# EXERCISE
Once the line with "Figure 5. ( a" has been located in the records below, set down that line and all subsequent lines exactly, omitting the pictures.

# DATA LISTING
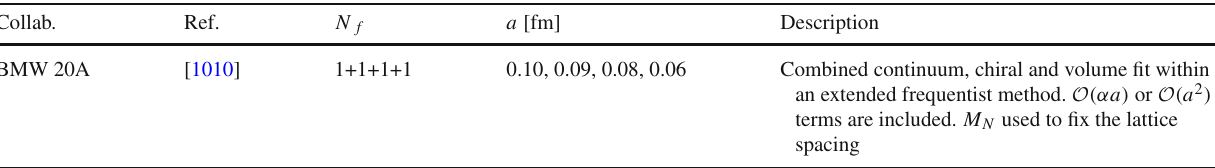
Table 194 Continuum extrapolations/estimation of lattice artifacts in determinations of σ π N and σ s from the Feynman–Hellmann method Collab.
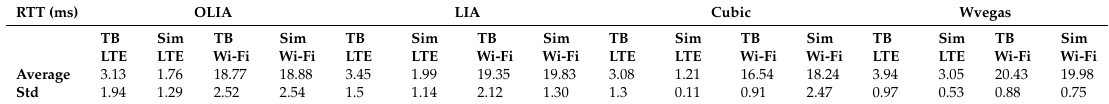
Figure 14. Setup 2 uplink MPTCP RTT for 75 MB flows. Table 6. Setup 2 uplink RTT for 75 MB data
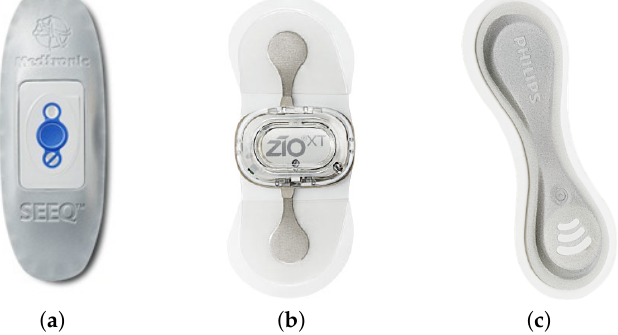
Figure 5. ( a ) SEEQ TM sensor by Medtronic, Inc.; ( b ) ZIO R (cid:13) XT Patch by iRhythm Technologies, Inc.; ( c ) Philips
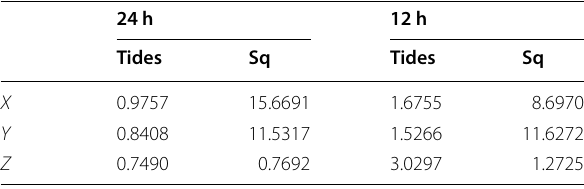
Table 4 Results for geomagnetic observatory CZT (Crozet Archipelago; South Indian Ocean)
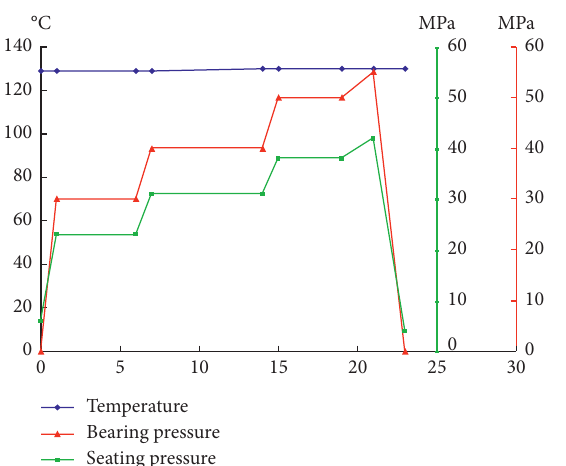
Figure 25: Change curve temperature, seating pressure, and bearing pressure.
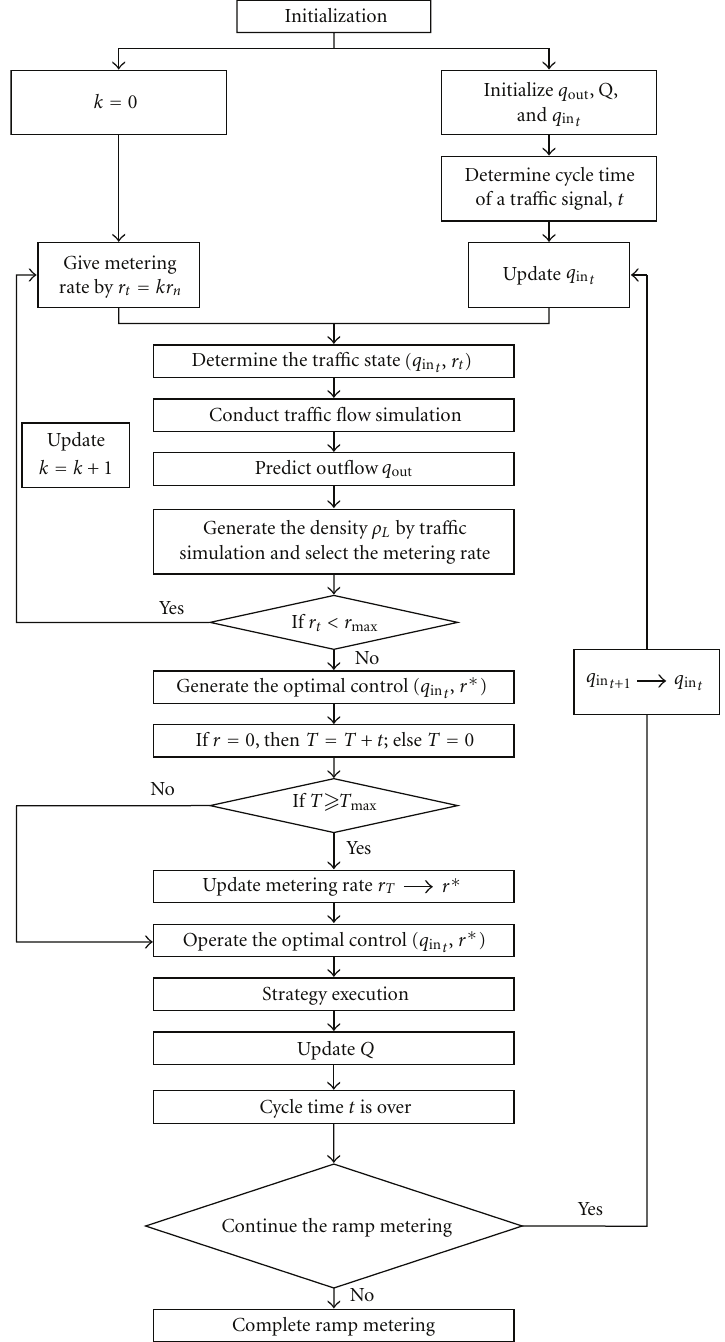
Figure 5: Algorithm of reinforcement learning ramp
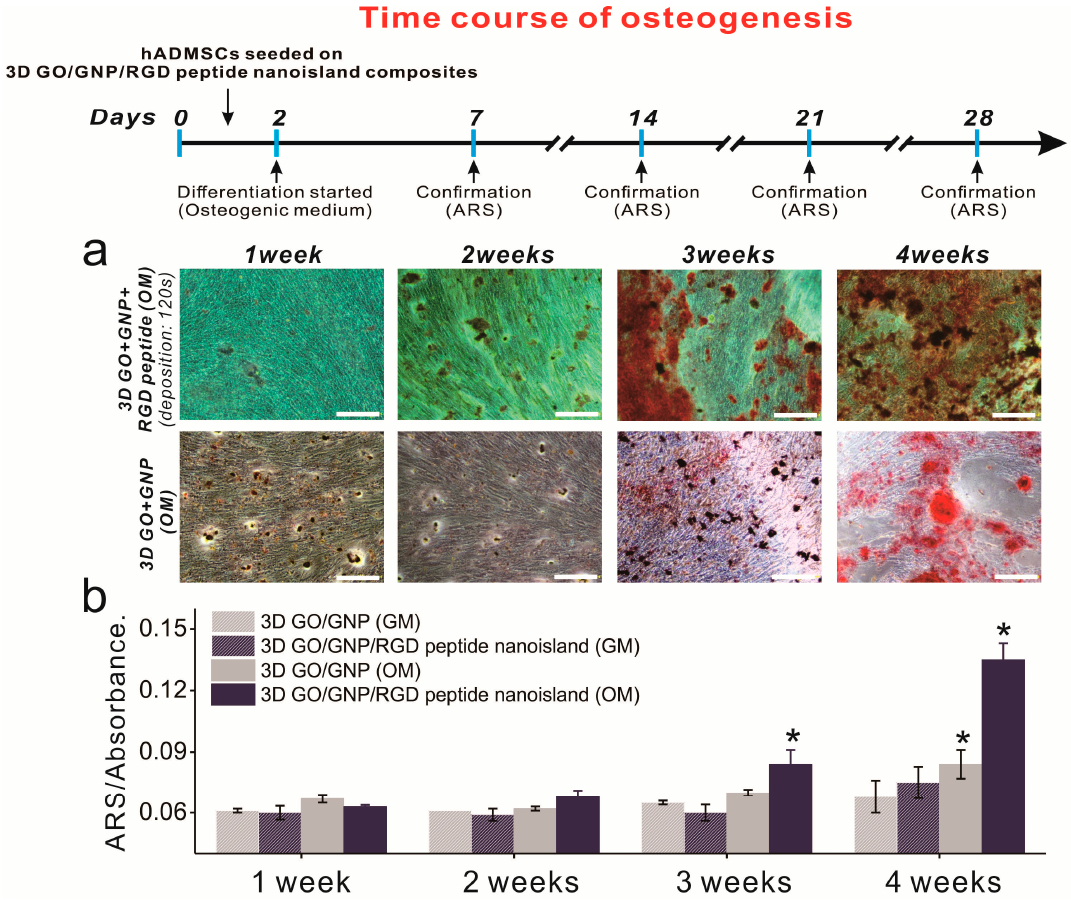
Figure 6. Time course of osteogenesis with and without RGD–MAP–C peptides. ( a ) ADSC differentiation was monitored every 7 d. Scale bars = 200 µ m; ( b ) ARS absorbance changes in the presence of gold and different media. * Student’s t -test, p < 0.05, n = 3.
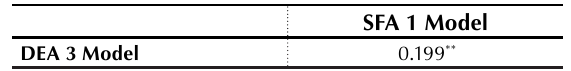
Table 6. Correlation between parametric and non-parametric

# OUTPUT OF THE EXERCISE
Figure 5. ( a ) SEEQ TM sensor by Medtronic, Inc.; ( b ) ZIO R (cid:13) XT Patch by iRhythm Technologies, Inc.; ( c ) Philips
Table 4 Results for geomagnetic observatory CZT (Crozet Archipelago; South Indian Ocean)
Figure 25: Change curve temperature, seating pressure, and bearing pressure.
Figure 5: Algorithm of reinforcement learning ramp
Figure 6. Time course of osteogenesis with and without RGD–MAP–C peptides. ( a ) ADSC differentiation was monitored every 7 d. Scale bars = 200 µ m; ( b ) ARS absorbance changes in the presence of gold and different media. * Student’s t -test, p < 0.05, n = 3.
Table 6. Correlation between parametric and non-parametric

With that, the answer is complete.